From discussions with Mlle. Delmas, the reading of an information pamphlet on French political organisations, produced for the 1945 elections, and other pamphlets, the following facts emerge. There are only three parties of any importance—the Communist and Socialist Parties, and the mouvement Republicain Populaire (MRP). The Communists were the only strong party to come out of the resistance movement, of which they were the basis. The Socialists came out of the struggle, in which they had largely worked under the superior Commun[unclear: ist] leadership, rather hesitant and undecided on their fundamental tenets. There is a very strong move to unite these two parties into a Workers' Party, based on the 6,000,000 membership of the Trade Union Movement. This was rejected at the last Socialist Party Conference by only a 55/45 majority. The MRP was not a section of the resistance movement, but was formed with the backing of General de Gaulle after the liberation of France. Its basic support comes from those areas which were not badly hit by the occupation, and from the wealthy agricultural provinces which were, because of their value, largely spared by the Nazis. Previously it had three Cabinet Ministers, but now its only representative is M. Bldault, the Foreign Minister. Its aims seem to have been to prevent a Communist-Socialist alliance, by appealing to the Socialists as democrats and liberals to oppose the Communists as would-be dictators.

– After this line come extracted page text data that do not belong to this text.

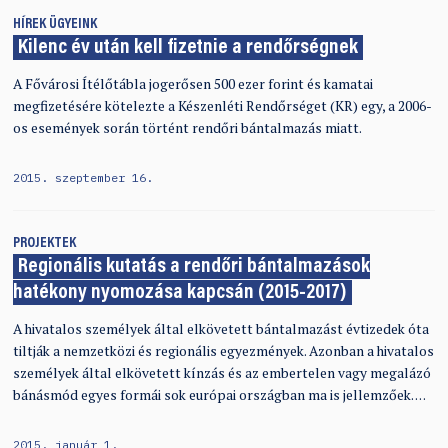
HÍREK
ÜGYEINK
Kilenc év után kell fizetnie a rendőrségnek
A Fővárosi Ítélőtábla jogerősen 500 ezer forint és kamatai
megfizetésére kötelezte a Készenléti Rendőrséget (KR) egy, a 2006-
os események során történt rendőri bántalmazás miatt.
2015. szeptember 16.
PROJEKTEK
Regionális kutatás a rendőri bántalmazások
hatékony nyomozása kapcsán (2015-2017)
A hivatalos személyek által elkövetett bántalmazást évtizedek óta
tiltják a nemzetközi és regionális egyezmények. Azonban a hivatalos
személyek által elkövetett kínzás és az embertelen vagy megalázó
bánásmód egyes formái sok európai országban ma is jellemzőek. …
2015. január 1.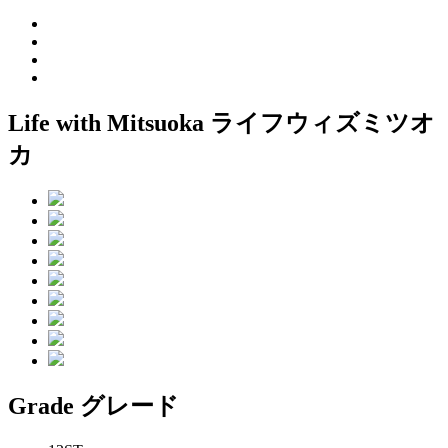
Life with Mitsuoka
ライフウィズミツオ
カ
Grade
グレード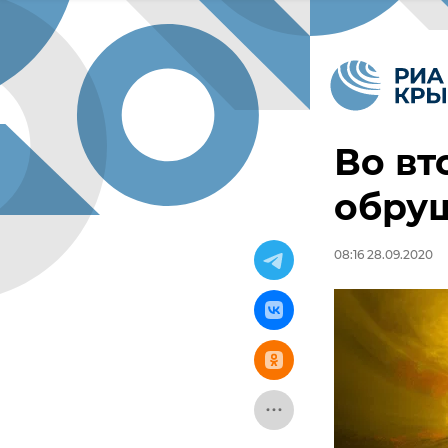
Во вт
обруш
08:16 28.09.2020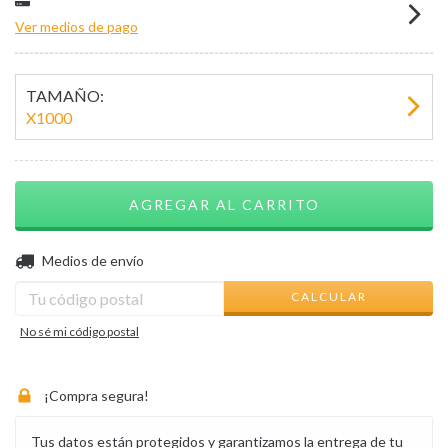
Ver medios de pago
TAMAÑO:
X1000
CAMBIAR CP
Entregas para el CP:
Medios de envío
CALCULAR
No sé mi código postal
¡Compra segura!
Tus datos están protegidos y garantizamos la entrega de tu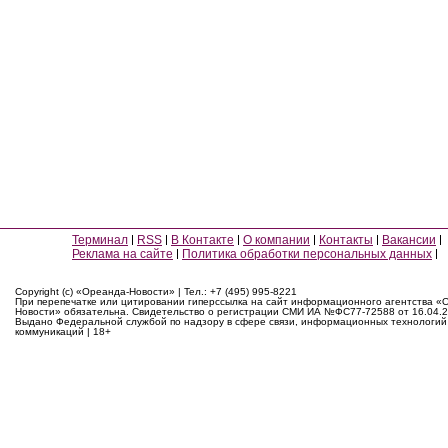
Терминал
RSS
В Контакте
О компании
Контакты
Вакансии
Реклама на сайте
Политика обработки персональных данных
Copyright (c) «Ореанда-Новости» | Тел.: +7 (495) 995-8221
При перепечатке или цитировании гиперссылка на сайт информационного агентства «
Новости» обязательна. Свидетельство о регистрации СМИ ИА №ФС77-72588 от 16.04.2
Выдано Федеральной службой по надзору в сфере связи, информационных технологий
коммуникаций | 18+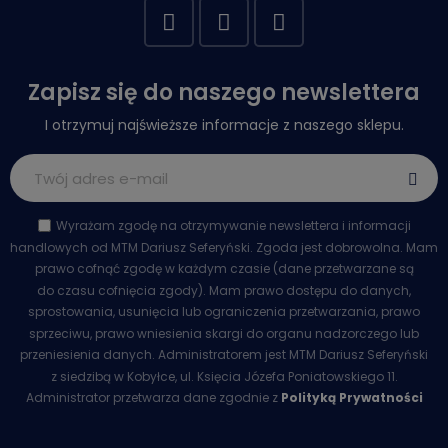
Zapisz się do naszego newslettera
I otrzymuj najświeższe informacje z naszego sklepu.
Wyrażam zgodę na otrzymywanie newslettera i informacji
handlowych od MTM Dariusz Seferyński. Zgoda jest dobrowolna. Mam
prawo cofnąć zgodę w każdym czasie (dane przetwarzane są
do czasu cofnięcia zgody). Mam prawo dostępu do danych,
sprostowania, usunięcia lub ograniczenia przetwarzania, prawo
sprzeciwu, prawo wniesienia skargi do organu nadzorczego lub
przeniesienia danych. Administratorem jest MTM Dariusz Seferyński
z siedzibą w Kobyłce, ul. Księcia Józefa Poniatowskiego 11.
Administrator przetwarza dane zgodnie z
Polityką Prywatności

De Gaulle, Mlle. Delmas points out, never had in France the reputation as a political leader that he gained abroad—the successes of the Free French forces were well written up and appreciated in the clandestine press, but those inside France were too busy fighting Nazis to worry over the political views of the French leader outside France—and his political eclipse, while materially affecting the influence of the MRP, has not affected the other two parties. There is every possibility that the proposed merging of the two main parties will have taken place by the next elections. In this the students of France, in alliance with the whole Youth Movement, will have played no small part.